# EXERCISE INPUT

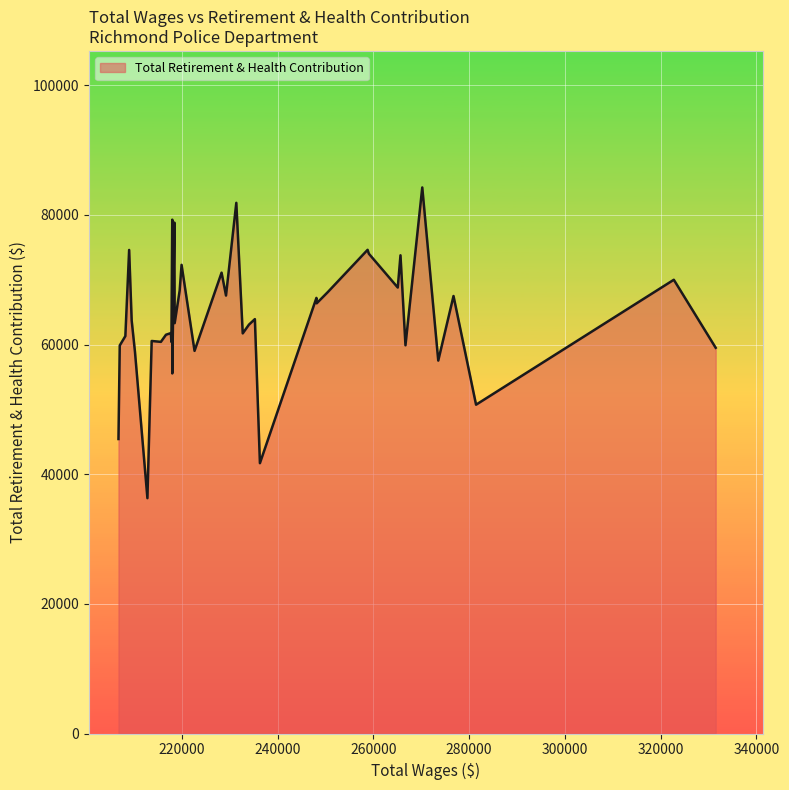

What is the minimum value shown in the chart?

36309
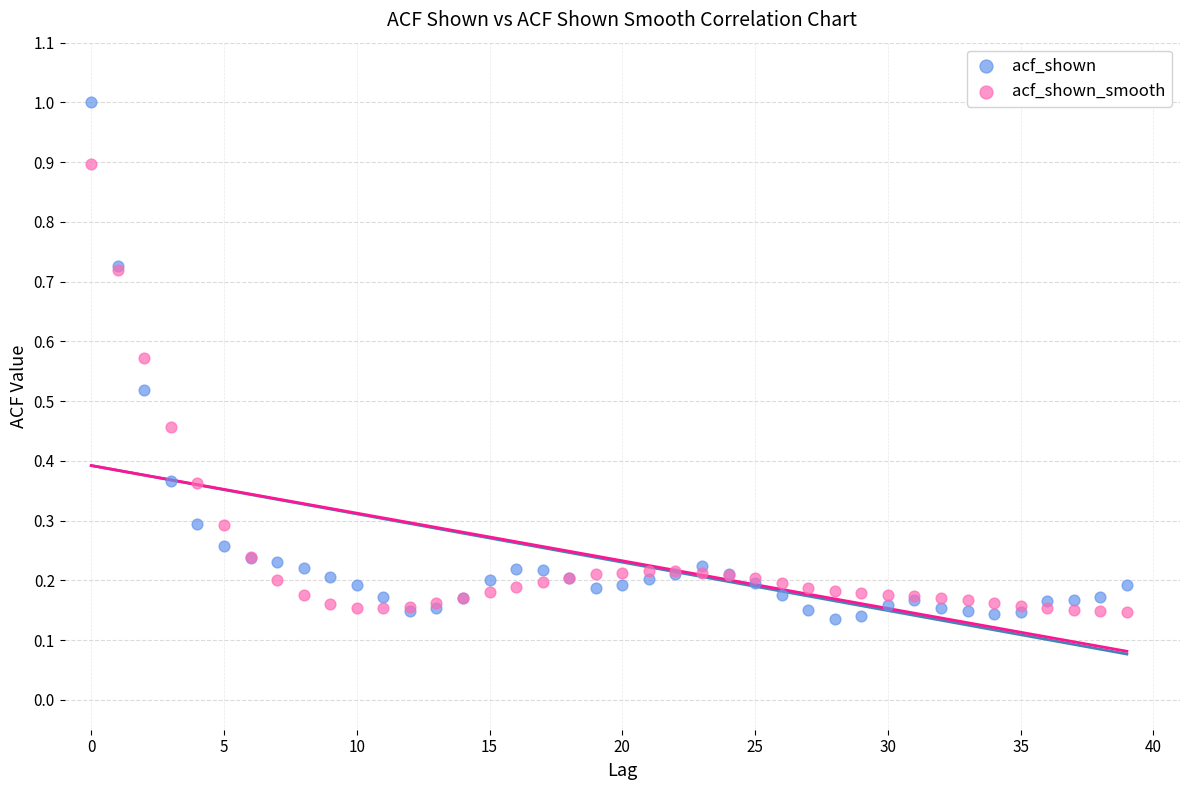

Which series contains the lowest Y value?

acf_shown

...

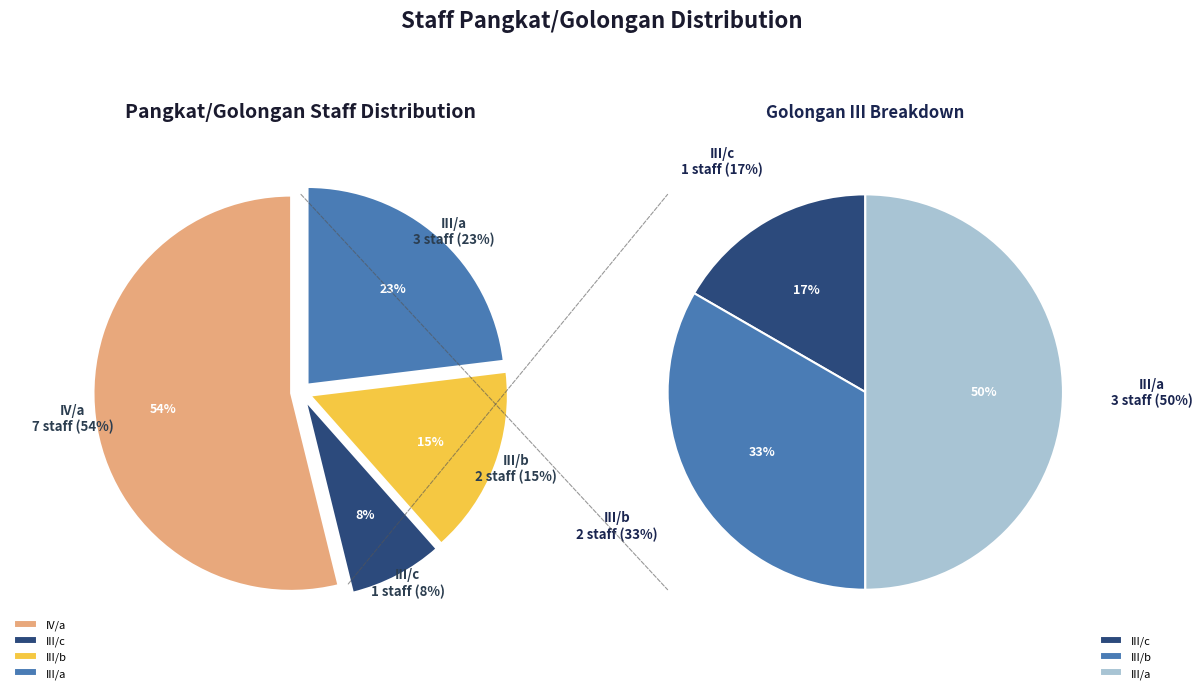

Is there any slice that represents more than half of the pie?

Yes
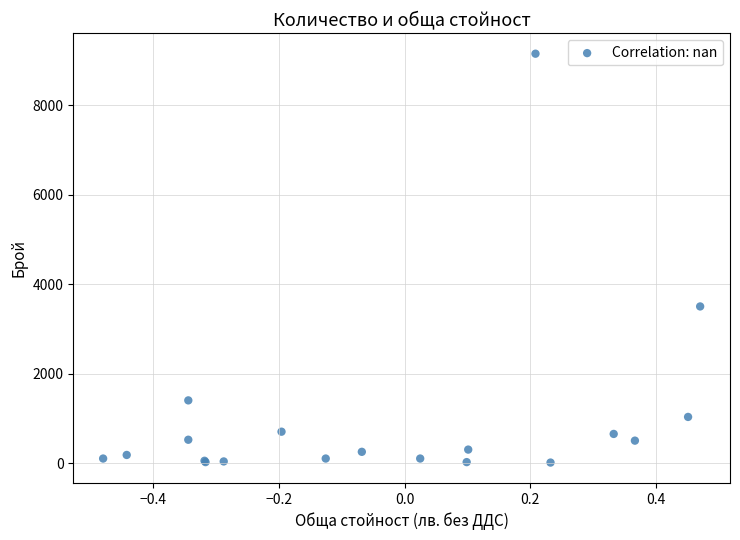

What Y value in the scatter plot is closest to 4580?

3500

--

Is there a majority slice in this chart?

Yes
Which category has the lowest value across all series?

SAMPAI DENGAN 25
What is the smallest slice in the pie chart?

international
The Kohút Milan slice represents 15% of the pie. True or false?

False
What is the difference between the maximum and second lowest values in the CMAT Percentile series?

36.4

# WHAT IS BEING ASKED
Copy the lines exactly, starting at the line that contains "What is the minimum value shown in the chart?" and ending at the line that contains "Which series contains the lowest Y value?", with both of those lines included. Leave the pictures out of your answer.

# RESULT OF THIS TASK
What is the minimum value shown in the chart?

36309

Which series contains the lowest Y value?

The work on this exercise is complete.